If the referendum passes then construction would begin in the summer of 2022 with all phases of construction slated to be completed by the summer of 2024.
“We really worked hard to really look at our needs,” Staloch said. “We’ve really tried to make sure we’ve done our homework and understand community needs.”
So far, Staloch is hearing a lot of positive feedback from the community.
“I‘m hearing a lot of positives,” he said. “People are asking good, quality questions. We’re hearing a lot of positive questions.”
For more information, visit www.blossoms.k12.mn.us/page/4485.
Early voting is open through Nov. 1, 8 a.m. to 4:30 p.m. at the Blooming Prairie District Office. Election day voting is 4-8 p.m. at the Blooming Prairie City Council Chambers, located at the City Center (138 Hwy. Avenue South).
Hayfield votes to increase operating levy
Next door, in the Hayfield Public School District, voters will head to the polls to weigh in on an operating levy referendum that would increase its education revenue to $562.26 per pupil.
The referendum would replace its existing referendum revenue authorization of $551.78 per pupil, which is scheduled to expire after taxes payable in 2021. Initially, the current levy was slated to run out last year, but because of the COVID-19 pandemic it was pushed back to this year.
Passing the referendum would result in an increase in property taxes on residential and non-residential properties. For example, a property with an estimated market value of $125,000 would see an estimated increase of $3 in their property taxes.
According to Superintendent Gregg Slaathaug, the vote isn’t out of the ordinary for a lot of districts in the state.

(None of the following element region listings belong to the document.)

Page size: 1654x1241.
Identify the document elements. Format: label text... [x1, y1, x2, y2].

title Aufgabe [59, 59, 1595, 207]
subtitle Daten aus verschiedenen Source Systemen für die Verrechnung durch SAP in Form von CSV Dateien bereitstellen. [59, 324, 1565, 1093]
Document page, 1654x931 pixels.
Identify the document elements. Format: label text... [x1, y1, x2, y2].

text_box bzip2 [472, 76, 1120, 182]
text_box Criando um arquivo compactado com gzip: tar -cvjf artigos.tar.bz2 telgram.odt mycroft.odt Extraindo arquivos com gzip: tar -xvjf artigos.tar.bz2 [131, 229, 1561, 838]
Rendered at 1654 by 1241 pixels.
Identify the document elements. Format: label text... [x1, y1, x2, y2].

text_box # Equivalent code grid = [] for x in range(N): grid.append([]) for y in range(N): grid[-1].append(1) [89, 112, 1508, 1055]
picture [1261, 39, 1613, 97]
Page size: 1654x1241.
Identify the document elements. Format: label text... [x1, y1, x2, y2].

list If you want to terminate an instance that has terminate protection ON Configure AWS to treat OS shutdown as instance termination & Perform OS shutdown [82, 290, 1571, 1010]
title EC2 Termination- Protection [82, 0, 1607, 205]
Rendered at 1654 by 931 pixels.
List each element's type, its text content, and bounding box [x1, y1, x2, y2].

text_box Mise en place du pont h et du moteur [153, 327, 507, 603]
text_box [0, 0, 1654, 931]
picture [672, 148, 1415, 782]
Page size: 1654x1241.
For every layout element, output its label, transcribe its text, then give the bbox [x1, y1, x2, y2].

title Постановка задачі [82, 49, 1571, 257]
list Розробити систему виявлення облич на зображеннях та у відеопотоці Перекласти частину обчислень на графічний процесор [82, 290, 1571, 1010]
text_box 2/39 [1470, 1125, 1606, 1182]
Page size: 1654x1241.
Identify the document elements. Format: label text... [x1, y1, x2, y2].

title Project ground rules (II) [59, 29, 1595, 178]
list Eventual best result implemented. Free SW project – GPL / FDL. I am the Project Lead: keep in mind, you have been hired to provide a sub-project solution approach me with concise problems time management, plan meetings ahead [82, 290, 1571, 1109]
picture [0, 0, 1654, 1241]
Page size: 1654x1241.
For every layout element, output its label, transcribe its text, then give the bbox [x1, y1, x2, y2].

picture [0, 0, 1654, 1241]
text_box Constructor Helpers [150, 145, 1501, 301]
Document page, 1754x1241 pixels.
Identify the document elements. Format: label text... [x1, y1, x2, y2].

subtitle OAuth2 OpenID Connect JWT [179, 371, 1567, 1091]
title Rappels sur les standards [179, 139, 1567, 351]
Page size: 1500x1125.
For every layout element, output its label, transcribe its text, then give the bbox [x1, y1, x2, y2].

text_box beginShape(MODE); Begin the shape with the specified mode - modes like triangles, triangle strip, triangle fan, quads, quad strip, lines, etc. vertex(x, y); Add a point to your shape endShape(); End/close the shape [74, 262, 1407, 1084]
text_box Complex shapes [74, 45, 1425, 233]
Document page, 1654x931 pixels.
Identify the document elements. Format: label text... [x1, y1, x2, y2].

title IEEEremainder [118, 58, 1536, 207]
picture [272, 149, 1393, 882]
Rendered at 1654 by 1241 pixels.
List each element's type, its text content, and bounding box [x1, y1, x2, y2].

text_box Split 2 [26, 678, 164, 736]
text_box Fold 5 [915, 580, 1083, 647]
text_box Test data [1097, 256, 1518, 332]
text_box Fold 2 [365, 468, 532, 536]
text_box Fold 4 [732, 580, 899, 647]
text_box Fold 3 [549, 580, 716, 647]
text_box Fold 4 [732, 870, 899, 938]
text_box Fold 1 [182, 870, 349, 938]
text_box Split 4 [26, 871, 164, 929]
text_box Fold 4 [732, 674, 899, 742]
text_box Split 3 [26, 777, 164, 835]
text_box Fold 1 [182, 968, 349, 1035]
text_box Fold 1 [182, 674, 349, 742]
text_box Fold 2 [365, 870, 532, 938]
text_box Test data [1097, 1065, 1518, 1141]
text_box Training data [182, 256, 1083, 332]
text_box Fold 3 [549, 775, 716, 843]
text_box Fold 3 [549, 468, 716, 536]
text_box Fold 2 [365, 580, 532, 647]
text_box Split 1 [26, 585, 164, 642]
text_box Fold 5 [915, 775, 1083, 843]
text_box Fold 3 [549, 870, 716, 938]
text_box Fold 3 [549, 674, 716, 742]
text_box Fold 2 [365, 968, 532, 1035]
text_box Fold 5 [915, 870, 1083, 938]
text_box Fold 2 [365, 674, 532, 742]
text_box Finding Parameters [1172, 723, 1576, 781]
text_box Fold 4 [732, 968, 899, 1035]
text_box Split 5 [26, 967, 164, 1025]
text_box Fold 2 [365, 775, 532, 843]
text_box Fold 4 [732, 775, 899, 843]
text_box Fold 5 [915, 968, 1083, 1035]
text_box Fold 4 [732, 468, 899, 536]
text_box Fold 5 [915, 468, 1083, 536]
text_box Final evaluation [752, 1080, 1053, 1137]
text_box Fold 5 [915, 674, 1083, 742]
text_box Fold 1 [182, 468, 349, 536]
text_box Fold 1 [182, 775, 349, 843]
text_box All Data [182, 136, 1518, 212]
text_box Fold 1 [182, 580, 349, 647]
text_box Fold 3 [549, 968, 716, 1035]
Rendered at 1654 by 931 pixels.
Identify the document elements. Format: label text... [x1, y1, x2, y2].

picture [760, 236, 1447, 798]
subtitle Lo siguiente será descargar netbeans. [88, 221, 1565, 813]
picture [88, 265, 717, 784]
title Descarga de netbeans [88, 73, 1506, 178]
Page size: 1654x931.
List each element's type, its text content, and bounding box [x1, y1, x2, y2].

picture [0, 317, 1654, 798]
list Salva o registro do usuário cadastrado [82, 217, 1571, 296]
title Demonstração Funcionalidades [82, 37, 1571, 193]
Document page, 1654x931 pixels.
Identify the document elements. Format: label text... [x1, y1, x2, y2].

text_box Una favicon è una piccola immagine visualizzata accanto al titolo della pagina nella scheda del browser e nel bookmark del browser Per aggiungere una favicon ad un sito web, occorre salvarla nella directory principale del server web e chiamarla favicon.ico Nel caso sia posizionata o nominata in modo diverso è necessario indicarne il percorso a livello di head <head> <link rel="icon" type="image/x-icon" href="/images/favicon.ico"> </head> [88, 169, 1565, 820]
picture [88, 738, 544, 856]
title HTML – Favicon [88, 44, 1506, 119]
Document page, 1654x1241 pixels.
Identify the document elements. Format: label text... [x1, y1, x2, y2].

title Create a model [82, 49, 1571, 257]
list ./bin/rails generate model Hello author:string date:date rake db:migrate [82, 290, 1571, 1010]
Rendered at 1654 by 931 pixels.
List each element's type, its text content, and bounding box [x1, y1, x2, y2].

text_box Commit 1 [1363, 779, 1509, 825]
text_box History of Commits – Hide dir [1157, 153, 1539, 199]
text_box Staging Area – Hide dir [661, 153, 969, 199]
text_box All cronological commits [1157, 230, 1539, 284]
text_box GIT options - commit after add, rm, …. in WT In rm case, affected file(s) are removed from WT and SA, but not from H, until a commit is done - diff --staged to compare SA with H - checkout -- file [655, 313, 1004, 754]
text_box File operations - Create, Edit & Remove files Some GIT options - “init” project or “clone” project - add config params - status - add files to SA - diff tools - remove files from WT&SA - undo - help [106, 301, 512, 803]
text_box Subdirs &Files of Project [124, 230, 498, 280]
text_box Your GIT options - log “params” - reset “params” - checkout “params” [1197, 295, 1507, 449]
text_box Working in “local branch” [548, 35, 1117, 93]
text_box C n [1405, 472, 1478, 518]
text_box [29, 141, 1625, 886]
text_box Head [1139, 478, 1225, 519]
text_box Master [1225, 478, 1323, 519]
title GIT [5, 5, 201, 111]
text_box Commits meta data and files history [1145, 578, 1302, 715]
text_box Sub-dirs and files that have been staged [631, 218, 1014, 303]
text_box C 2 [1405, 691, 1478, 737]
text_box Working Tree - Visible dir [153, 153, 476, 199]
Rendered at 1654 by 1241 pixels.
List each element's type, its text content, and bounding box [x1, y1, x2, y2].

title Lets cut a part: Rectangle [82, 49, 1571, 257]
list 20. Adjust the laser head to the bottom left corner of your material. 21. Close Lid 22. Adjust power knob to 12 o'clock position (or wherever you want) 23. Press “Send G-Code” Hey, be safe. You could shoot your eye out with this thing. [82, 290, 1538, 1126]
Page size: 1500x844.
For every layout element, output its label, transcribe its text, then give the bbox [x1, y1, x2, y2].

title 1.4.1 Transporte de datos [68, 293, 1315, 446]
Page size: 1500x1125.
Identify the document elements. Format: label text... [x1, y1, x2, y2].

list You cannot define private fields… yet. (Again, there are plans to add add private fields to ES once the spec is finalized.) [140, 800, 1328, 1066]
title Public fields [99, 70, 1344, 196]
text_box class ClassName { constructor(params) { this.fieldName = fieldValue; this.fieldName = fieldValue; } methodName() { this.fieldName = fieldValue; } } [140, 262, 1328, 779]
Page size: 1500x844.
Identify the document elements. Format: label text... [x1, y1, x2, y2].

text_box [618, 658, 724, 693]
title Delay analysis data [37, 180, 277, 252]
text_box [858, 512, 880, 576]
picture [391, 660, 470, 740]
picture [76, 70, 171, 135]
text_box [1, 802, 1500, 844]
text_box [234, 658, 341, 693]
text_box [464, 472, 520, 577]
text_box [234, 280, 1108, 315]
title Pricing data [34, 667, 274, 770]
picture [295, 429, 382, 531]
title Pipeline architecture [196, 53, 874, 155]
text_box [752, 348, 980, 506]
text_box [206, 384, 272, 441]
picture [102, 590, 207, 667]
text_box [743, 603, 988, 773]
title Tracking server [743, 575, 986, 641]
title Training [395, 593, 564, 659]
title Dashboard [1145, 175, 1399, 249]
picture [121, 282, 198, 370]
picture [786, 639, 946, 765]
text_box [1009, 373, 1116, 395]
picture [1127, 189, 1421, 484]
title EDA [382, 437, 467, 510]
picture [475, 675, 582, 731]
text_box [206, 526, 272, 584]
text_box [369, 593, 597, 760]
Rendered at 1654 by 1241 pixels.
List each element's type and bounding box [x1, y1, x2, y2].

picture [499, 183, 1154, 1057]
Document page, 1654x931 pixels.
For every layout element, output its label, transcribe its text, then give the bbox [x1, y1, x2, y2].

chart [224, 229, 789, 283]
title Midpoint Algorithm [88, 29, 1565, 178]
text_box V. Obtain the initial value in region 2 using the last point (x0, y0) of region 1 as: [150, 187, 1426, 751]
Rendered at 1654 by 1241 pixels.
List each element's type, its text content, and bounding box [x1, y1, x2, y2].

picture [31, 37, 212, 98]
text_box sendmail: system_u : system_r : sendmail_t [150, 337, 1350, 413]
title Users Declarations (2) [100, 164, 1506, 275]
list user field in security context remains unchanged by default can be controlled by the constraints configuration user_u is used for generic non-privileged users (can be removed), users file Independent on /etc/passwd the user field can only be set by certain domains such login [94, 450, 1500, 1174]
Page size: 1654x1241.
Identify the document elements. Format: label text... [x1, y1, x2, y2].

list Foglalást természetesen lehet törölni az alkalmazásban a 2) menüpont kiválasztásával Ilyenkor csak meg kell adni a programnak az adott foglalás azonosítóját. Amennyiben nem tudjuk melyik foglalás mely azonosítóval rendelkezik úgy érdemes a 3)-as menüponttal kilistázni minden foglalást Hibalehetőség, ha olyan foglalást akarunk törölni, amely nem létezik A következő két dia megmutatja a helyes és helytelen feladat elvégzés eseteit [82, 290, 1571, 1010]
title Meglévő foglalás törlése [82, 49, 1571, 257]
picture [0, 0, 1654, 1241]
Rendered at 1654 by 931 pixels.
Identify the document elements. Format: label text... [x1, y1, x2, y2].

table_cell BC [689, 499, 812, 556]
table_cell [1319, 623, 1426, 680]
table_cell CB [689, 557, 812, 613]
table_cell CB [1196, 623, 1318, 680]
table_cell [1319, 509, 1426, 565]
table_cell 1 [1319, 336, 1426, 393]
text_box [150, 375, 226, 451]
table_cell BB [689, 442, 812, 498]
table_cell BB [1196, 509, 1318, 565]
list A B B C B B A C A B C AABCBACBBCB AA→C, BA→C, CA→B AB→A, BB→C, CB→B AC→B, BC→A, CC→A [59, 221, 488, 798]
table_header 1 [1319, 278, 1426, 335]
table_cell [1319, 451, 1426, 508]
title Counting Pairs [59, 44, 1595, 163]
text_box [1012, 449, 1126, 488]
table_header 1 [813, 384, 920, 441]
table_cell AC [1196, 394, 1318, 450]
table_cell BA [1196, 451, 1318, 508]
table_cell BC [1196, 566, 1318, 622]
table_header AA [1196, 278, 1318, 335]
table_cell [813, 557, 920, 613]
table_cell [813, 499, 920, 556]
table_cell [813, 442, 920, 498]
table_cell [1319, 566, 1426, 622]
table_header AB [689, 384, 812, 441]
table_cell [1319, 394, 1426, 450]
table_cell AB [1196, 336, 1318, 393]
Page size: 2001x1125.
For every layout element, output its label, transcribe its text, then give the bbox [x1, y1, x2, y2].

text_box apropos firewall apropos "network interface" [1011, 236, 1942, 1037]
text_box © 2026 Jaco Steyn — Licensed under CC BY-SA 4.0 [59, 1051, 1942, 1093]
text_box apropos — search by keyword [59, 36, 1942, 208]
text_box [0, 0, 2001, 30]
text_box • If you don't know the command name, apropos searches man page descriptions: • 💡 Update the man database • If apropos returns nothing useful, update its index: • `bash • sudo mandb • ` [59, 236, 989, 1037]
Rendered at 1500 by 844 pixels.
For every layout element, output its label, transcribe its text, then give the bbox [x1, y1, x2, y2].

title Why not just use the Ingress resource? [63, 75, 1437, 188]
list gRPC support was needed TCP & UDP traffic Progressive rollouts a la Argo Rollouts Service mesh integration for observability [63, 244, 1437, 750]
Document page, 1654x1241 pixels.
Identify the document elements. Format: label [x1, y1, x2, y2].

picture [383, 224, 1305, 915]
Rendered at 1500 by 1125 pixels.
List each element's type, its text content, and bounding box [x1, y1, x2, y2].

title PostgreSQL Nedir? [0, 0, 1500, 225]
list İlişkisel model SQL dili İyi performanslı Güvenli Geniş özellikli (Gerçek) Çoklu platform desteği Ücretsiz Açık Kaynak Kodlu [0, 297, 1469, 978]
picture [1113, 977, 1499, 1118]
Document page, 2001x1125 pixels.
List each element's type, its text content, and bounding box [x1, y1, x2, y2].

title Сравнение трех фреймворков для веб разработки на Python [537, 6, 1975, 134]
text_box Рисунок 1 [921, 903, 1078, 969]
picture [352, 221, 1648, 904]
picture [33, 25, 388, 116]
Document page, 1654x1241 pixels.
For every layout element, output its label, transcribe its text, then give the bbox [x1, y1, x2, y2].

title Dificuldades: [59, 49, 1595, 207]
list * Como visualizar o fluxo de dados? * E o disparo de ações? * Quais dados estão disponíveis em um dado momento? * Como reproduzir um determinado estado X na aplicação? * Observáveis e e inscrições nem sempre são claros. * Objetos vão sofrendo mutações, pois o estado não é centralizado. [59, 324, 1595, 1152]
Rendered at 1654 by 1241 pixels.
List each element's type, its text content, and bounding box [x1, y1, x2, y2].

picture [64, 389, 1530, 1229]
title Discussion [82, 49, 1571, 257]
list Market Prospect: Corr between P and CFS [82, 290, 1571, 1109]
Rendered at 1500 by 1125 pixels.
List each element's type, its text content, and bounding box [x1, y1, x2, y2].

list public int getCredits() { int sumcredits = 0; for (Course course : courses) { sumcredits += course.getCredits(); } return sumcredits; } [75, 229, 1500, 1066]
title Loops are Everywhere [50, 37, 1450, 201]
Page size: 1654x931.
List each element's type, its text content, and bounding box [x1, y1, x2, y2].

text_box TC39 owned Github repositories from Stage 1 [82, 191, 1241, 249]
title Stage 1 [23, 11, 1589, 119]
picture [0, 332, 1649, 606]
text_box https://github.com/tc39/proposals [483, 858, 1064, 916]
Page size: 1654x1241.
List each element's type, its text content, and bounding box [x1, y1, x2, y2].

“We believe we have been fiscally responsible for numerous years, we are asking for the least amount of money to efficiently run,” Slaathaug said.
Money raised goes to day-to-day operations at the school including operating capital and salaries.
• In the Lyle Public School District, voters will vote to fill a vacant seat on the school board.
• Kingsland Public School District voters will be voting to fill a vacant school board seat.